Start of Given data

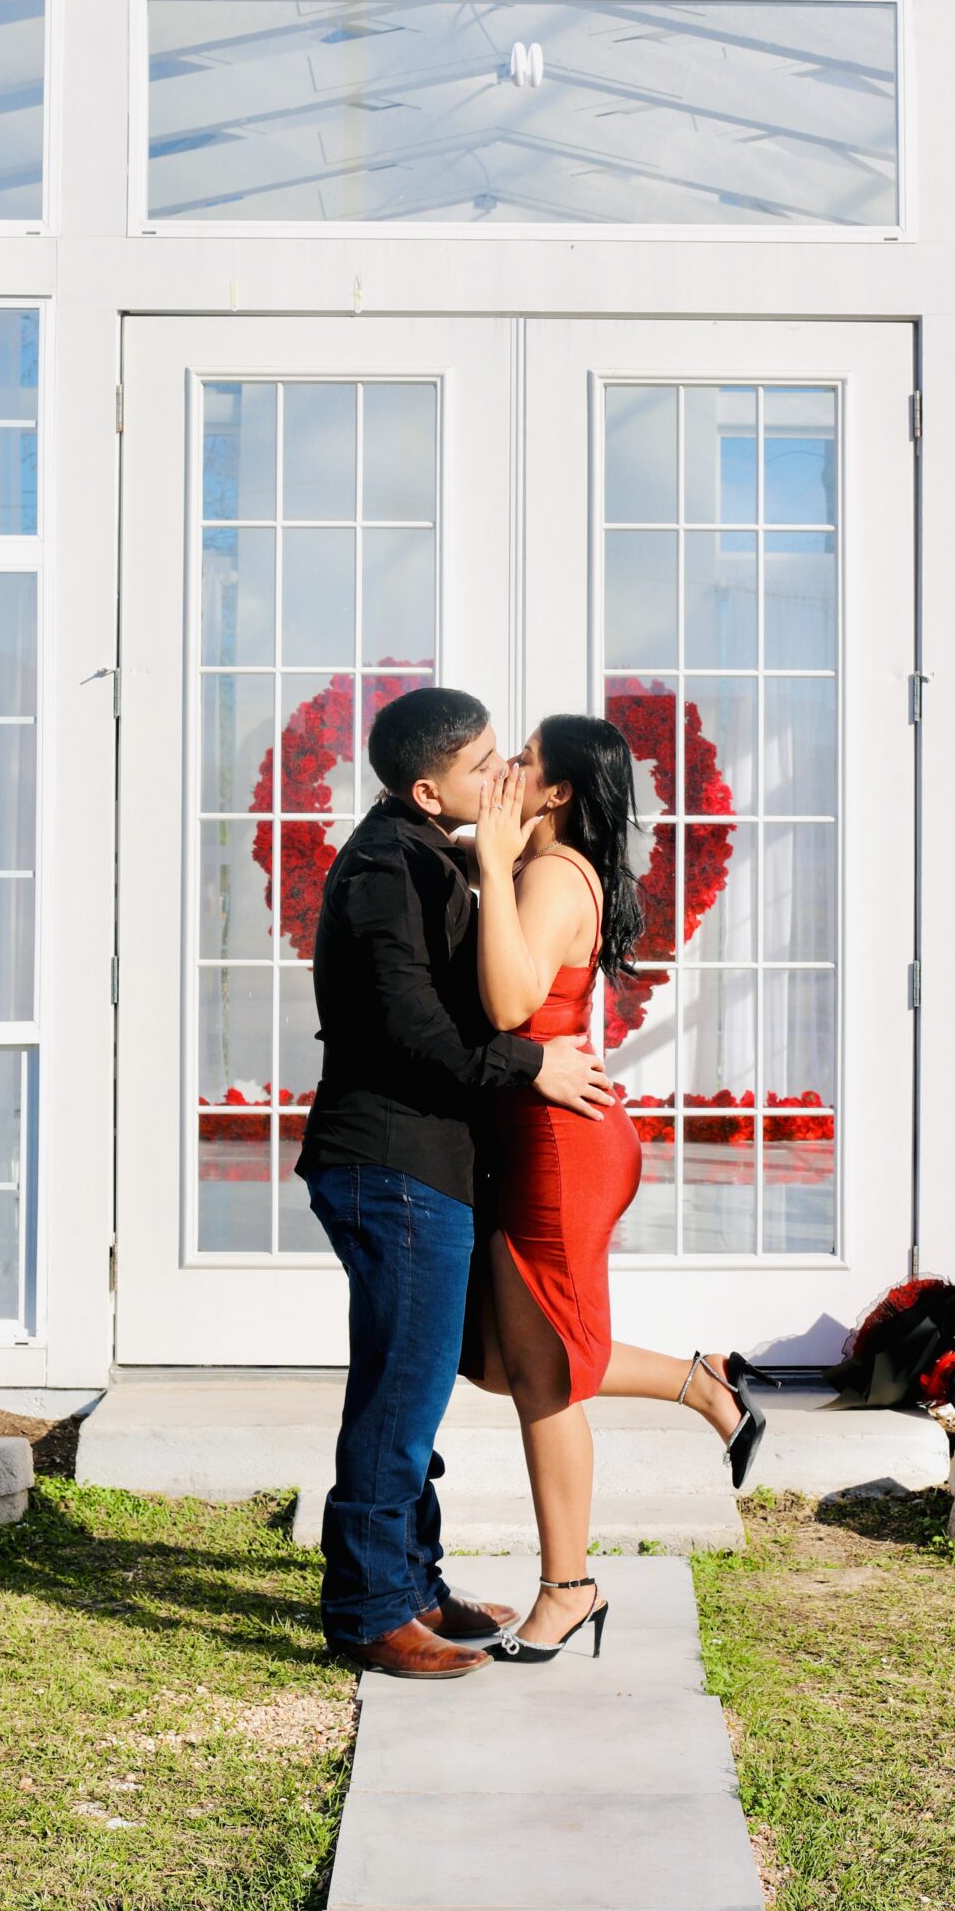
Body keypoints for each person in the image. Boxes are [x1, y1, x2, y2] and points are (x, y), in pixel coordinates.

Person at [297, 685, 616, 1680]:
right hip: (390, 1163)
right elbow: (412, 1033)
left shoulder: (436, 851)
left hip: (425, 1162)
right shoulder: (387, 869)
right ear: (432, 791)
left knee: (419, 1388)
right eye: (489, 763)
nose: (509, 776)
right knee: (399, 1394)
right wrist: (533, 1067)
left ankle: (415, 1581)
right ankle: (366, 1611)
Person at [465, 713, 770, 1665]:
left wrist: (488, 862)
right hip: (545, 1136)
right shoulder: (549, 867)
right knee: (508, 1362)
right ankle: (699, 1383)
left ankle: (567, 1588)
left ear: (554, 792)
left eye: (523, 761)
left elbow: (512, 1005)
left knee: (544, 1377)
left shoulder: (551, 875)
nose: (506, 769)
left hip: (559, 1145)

End of Given data
Start of Given data

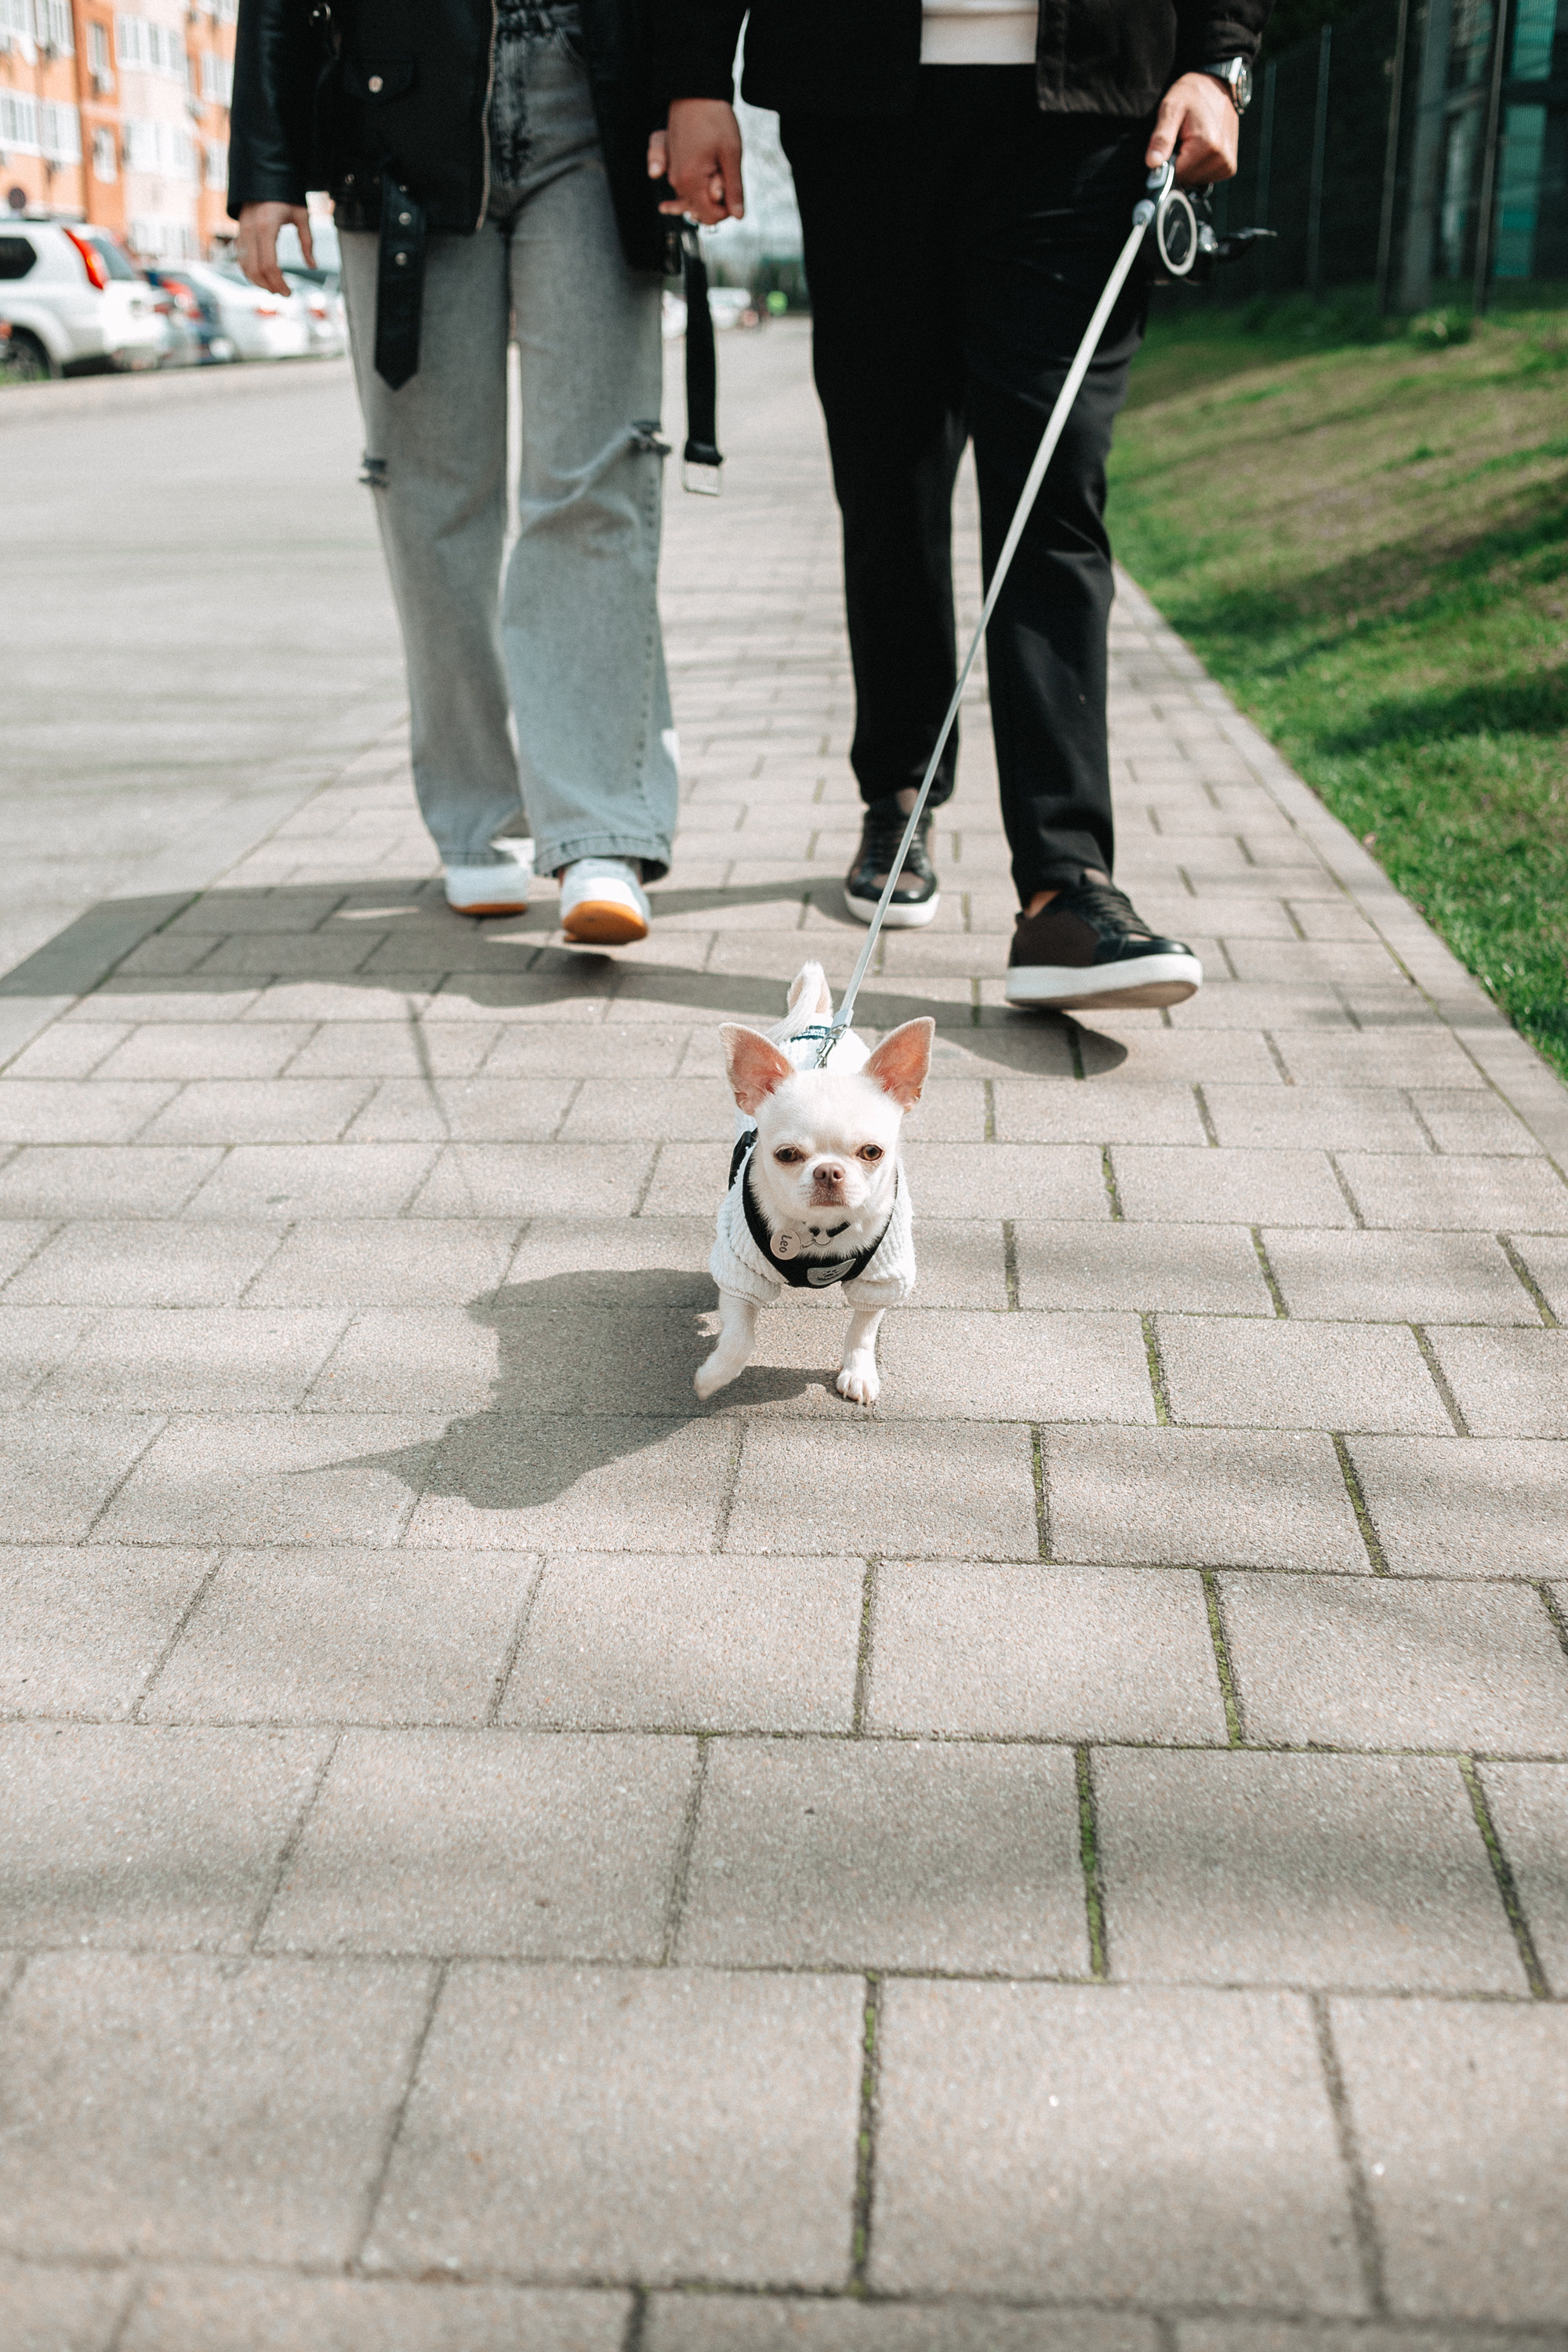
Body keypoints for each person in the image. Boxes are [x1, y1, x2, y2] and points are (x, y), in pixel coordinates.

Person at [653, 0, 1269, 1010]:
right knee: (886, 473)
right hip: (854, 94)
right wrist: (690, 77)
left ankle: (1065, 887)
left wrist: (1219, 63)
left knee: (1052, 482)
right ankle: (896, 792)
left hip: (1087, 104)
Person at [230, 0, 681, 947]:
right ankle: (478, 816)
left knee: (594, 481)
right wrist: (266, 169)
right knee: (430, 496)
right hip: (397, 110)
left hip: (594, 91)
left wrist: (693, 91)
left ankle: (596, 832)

End of Given data

:: Task to carry out ::
From the entries above, give again exactly the lines running from the line with "right shoulder: (549, 867)" to the line with "left hip: (559, 1145)"; include both of those lines.

:: Your solution ::
right shoulder: (549, 867)
right knee: (508, 1362)
right ankle: (699, 1383)
left ankle: (567, 1588)
left ear: (554, 792)
left eye: (523, 761)
left elbow: (512, 1005)
left knee: (544, 1377)
left shoulder: (551, 875)
nose: (506, 769)
left hip: (559, 1145)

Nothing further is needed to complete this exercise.